**EXERCISE BRIEF**
Give the records again exactly. Pictures do not belong in the copy.
*** SUPPLIED DATA ***
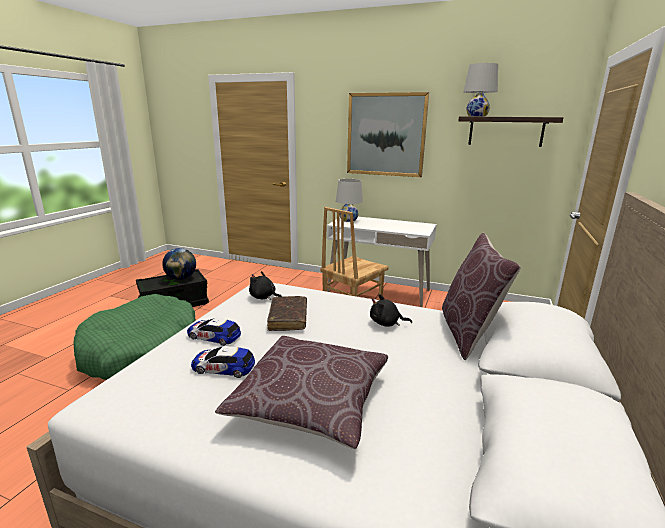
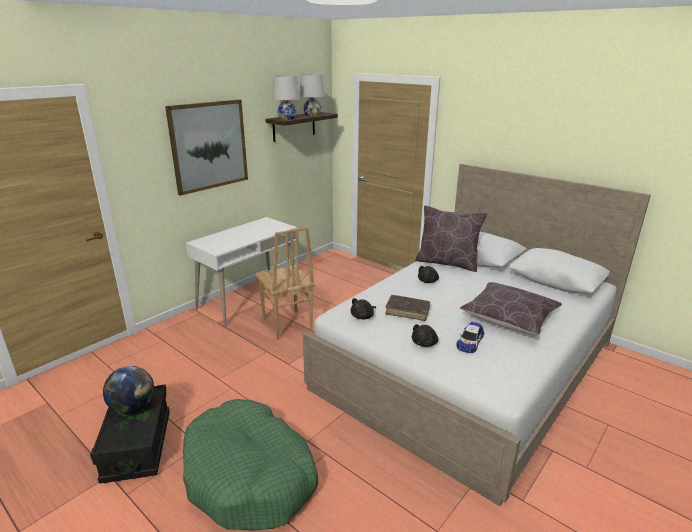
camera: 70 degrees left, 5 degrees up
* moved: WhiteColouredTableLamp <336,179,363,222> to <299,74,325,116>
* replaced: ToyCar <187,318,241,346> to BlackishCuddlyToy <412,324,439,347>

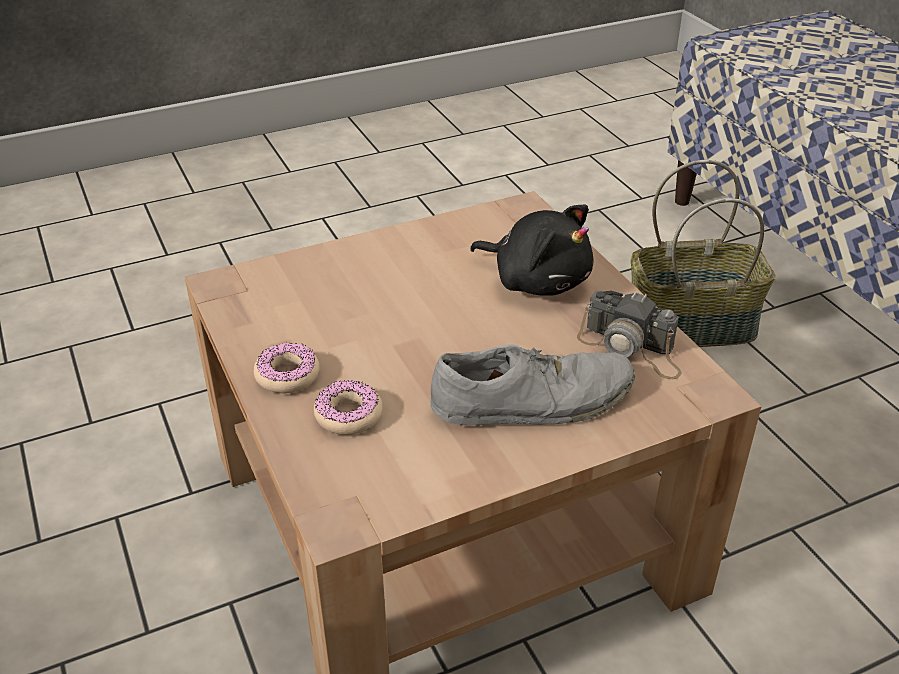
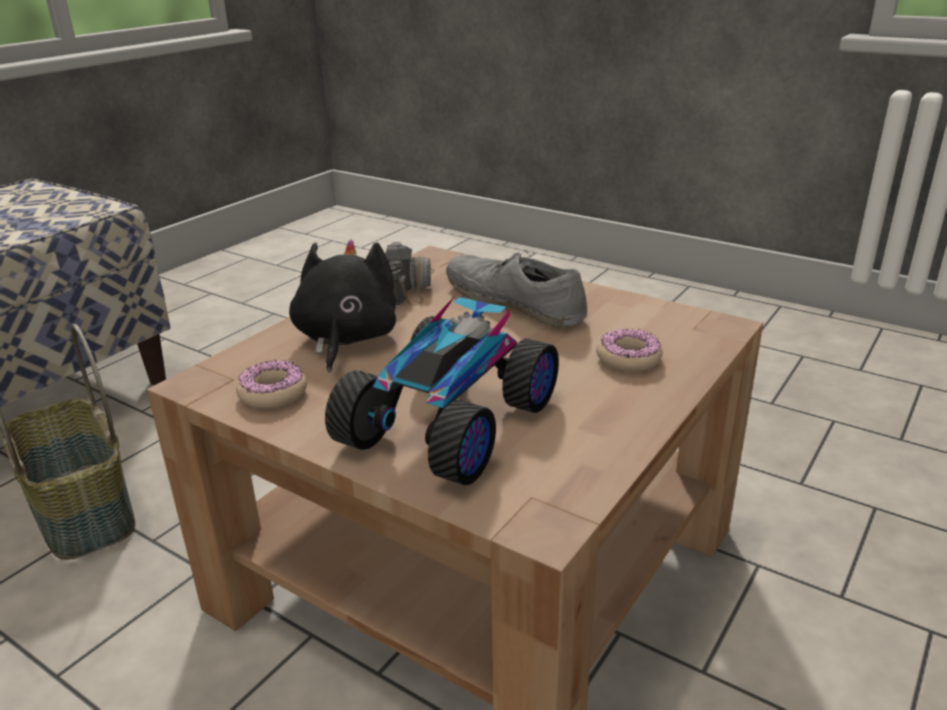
camera: 120 degrees left, 10 degrees down
* moved: RingDoughnut <254,343,320,393> to <236,360,307,409>
* added: ToyCar <325,297,559,486>

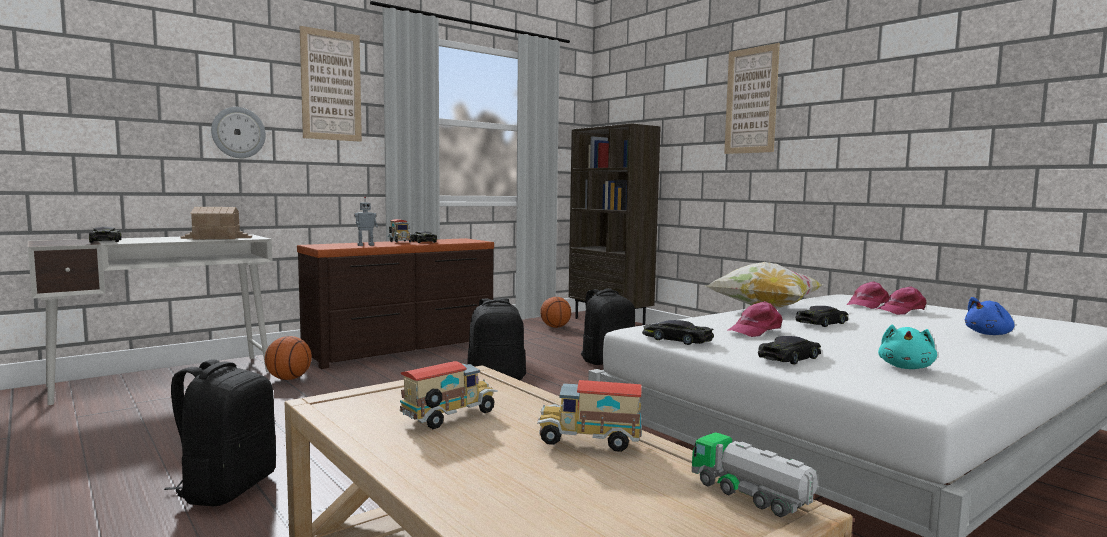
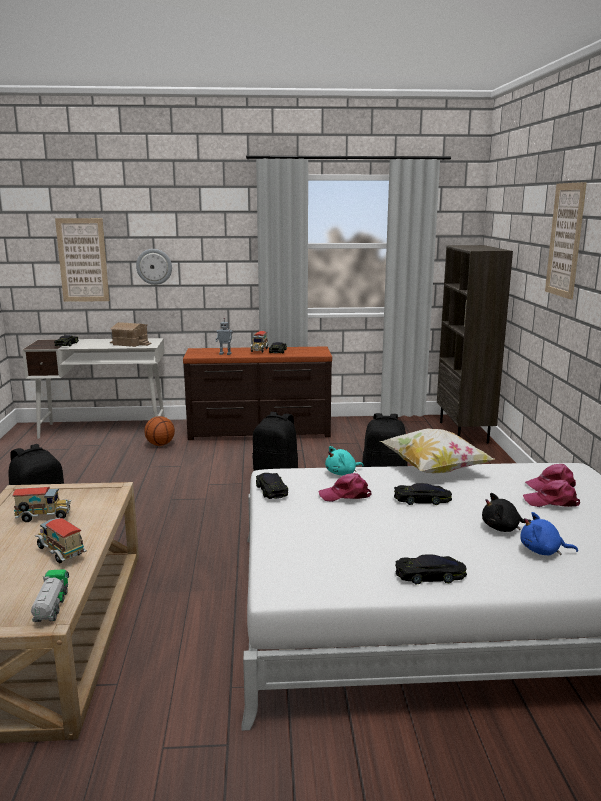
camera: 35 degrees right, 10 degrees up
* moved: Picture <300,26,362,142> to <55,218,109,302>
* moved: BlueGreenCuddlyToy <878,324,937,369> to <325,446,364,476>
* moved: BlackishToyCar <758,336,821,365> to <395,554,467,584>
* added: BlackishCuddlyToy <482,493,532,532>
* removed: Basketball <540,297,571,328>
*** End of SUPPLIED DATA ***
**ANSWER BELOW**
camera: 70 degrees left, 5 degrees up
* moved: WhiteColouredTableLamp <336,179,363,222> to <299,74,325,116>
* replaced: ToyCar <187,318,241,346> to BlackishCuddlyToy <412,324,439,347>

camera: 120 degrees left, 10 degrees down
* moved: RingDoughnut <254,343,320,393> to <236,360,307,409>
* added: ToyCar <325,297,559,486>

camera: 35 degrees right, 10 degrees up
* moved: Picture <300,26,362,142> to <55,218,109,302>
* moved: BlueGreenCuddlyToy <878,324,937,369> to <325,446,364,476>
* moved: BlackishToyCar <758,336,821,365> to <395,554,467,584>
* added: BlackishCuddlyToy <482,493,532,532>
* removed: Basketball <540,297,571,328>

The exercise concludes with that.